LAS VEGAS-The timing couldn’t have been better for Nissan to unveil its 2018 Leaf electric car.
First, you had the hurricane in Texas that shut down the Gulf of Mexico gasoline refineries, resulting in a spike in at-the-pump prices across the continent. In Southern Ontario, that meant 30 more cents a litre.
Then Irma flattened Florida. As of this writing, most of that state is without power. We don’t often get hurricanes, but ice storms can create similar emergencies.
So, a Nissan Leaf would look good in your driveway right now, wouldn’t it? You’d never have to worry about gasoline prices again, and in a pinch, you could possibly use the power from your car to keep the fridge going.
The unveiling of the Leaf – the first “next-generation car” since Nissan introduced the first one in 2010 – came at Las Vegas’s Thomas & Mack Center 10 days ago and Jose Munoz, Chief Performance Officer and Chairman of Nissan North America, did the honours.
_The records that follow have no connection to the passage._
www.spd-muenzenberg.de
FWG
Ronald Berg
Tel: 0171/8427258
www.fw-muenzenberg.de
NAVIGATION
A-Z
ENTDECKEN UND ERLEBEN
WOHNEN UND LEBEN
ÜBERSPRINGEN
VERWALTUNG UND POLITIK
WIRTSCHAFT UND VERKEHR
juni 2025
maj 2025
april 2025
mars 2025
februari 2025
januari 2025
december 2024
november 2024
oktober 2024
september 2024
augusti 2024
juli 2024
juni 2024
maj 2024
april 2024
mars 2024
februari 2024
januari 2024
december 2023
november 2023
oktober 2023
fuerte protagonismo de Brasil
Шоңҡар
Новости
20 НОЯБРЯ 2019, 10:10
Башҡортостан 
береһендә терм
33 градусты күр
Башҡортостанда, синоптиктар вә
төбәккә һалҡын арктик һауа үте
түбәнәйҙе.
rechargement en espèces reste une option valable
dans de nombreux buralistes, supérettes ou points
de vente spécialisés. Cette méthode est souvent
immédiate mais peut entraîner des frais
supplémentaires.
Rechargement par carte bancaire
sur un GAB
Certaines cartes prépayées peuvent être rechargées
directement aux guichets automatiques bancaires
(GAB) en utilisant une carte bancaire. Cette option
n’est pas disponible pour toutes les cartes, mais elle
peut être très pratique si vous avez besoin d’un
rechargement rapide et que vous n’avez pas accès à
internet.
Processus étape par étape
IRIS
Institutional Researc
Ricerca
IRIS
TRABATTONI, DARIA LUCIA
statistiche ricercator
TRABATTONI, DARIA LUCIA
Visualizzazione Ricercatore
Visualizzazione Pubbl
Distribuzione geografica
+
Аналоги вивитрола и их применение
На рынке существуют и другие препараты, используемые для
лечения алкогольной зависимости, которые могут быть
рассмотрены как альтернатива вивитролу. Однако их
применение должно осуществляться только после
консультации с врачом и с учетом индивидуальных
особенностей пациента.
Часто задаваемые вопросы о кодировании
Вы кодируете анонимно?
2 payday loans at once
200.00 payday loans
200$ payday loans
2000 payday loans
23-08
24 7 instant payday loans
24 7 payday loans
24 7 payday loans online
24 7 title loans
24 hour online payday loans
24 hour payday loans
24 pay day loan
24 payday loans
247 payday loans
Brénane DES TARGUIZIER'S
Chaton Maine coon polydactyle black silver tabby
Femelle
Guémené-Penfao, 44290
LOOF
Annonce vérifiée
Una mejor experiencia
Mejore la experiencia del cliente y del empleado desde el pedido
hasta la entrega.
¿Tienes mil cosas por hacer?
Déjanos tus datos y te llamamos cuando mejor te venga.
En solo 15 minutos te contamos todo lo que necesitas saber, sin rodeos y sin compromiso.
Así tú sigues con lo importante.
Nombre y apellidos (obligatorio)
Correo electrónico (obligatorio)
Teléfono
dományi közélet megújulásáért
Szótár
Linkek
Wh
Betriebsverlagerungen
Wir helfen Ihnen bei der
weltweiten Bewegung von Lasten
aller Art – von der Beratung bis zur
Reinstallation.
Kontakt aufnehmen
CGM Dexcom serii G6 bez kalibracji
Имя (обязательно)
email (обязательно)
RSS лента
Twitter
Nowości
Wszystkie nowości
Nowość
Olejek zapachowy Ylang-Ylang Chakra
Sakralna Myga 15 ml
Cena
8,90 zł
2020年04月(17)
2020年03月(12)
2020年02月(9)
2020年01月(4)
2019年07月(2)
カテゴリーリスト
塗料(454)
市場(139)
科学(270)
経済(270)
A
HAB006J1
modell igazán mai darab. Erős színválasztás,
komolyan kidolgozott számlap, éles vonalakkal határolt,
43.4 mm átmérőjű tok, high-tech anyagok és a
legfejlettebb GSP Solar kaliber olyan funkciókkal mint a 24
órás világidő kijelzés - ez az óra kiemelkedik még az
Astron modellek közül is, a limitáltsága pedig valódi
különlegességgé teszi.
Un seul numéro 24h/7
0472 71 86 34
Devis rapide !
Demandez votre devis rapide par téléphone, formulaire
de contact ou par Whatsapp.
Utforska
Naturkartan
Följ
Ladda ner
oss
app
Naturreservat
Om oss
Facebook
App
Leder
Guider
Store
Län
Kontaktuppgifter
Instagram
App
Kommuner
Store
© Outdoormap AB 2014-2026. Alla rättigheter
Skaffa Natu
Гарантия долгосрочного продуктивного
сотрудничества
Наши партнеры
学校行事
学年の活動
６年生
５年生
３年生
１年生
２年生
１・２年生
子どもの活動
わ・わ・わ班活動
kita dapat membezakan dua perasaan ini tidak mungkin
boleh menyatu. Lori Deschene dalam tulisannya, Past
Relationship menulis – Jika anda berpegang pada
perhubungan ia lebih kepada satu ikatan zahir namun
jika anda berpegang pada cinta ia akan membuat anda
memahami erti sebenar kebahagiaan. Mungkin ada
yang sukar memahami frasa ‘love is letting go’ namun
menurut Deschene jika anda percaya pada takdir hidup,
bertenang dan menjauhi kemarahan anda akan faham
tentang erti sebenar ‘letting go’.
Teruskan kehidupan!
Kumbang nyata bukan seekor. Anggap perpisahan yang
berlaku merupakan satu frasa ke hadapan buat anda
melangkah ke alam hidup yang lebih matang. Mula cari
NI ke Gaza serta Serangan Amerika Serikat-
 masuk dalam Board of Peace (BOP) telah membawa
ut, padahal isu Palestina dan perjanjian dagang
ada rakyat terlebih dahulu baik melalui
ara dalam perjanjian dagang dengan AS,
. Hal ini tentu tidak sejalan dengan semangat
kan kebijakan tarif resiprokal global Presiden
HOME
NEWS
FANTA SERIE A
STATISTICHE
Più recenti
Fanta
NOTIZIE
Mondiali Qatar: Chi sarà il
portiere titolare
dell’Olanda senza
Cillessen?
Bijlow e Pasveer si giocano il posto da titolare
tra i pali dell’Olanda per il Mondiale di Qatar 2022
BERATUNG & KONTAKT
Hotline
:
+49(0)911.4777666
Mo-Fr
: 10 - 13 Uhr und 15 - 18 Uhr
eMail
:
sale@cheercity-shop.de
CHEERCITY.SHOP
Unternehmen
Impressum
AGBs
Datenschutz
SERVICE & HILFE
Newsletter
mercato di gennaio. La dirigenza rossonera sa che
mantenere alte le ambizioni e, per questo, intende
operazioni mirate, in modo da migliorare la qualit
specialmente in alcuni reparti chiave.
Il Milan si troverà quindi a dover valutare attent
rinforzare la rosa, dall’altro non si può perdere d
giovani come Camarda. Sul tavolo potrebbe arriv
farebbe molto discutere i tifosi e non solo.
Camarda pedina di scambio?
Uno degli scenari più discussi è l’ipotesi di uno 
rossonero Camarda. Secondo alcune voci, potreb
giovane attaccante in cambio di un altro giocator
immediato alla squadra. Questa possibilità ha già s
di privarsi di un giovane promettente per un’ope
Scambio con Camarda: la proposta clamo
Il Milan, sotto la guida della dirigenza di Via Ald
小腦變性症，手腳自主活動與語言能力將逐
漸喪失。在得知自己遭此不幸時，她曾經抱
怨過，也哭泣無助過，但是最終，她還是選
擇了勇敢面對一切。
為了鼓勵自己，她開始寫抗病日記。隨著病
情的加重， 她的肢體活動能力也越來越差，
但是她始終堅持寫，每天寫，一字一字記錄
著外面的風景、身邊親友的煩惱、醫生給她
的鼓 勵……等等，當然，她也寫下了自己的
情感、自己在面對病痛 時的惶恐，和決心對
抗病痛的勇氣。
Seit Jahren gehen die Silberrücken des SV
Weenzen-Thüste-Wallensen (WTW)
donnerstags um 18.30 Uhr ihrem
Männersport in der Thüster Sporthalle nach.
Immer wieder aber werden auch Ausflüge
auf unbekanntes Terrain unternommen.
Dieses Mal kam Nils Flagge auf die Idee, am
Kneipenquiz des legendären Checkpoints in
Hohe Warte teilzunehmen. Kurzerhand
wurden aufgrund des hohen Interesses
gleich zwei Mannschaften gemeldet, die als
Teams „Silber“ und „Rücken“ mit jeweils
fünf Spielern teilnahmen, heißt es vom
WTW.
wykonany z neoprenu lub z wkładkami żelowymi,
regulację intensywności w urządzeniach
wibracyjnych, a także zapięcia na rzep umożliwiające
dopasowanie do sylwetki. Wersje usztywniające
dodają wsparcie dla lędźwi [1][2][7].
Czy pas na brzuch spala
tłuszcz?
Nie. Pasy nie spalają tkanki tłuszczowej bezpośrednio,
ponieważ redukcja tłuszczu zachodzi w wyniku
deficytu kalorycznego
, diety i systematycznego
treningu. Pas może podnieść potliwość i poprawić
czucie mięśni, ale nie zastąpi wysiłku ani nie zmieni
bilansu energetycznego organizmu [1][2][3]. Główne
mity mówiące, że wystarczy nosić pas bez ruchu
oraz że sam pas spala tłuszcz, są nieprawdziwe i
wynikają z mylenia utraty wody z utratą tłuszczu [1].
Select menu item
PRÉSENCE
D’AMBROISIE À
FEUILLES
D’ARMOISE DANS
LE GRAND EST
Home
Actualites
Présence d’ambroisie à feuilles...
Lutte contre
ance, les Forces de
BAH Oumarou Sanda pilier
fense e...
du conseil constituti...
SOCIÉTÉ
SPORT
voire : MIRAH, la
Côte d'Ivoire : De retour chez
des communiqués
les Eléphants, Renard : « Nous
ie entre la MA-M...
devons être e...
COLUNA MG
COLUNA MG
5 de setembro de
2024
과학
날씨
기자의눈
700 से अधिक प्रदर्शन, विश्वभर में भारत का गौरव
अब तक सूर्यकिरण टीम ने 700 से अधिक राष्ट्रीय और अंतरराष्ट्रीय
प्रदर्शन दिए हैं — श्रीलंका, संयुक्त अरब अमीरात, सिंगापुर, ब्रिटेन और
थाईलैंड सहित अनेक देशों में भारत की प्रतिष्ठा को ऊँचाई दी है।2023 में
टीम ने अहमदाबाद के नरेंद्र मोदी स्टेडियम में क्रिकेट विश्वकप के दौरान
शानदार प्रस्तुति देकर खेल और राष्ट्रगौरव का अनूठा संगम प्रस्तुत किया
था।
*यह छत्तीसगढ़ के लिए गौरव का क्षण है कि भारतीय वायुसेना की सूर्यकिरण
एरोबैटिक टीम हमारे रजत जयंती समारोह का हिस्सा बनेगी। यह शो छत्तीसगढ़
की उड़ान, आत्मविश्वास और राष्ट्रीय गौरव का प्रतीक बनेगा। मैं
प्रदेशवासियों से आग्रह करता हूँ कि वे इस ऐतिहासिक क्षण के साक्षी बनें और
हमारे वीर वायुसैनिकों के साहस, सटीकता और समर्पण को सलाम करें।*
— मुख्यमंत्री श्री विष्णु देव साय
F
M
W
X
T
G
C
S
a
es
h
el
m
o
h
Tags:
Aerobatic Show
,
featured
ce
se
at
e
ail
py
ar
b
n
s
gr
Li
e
The instant the coverings were pulled off the cars – and there were three on the stage in front of a huge screen where, moments before, the global launch of the EV had been shown taking place in Tokyo with president and CEO Hiroto Saikawa front and centre — you knew that Nissan had, with reservations, a winner.
And that is because of a very small but significant change in the design: instead of a chevron shape at the end of the roofline over top of the trunk (which, frankly, always said to me: “Hi, I’m an electric car and aren’t I special?”), the roofline now continues to swoop to a logical conclusion further along, which makes the car look aerodynamically superior to not only other EVs but many other cars, generally.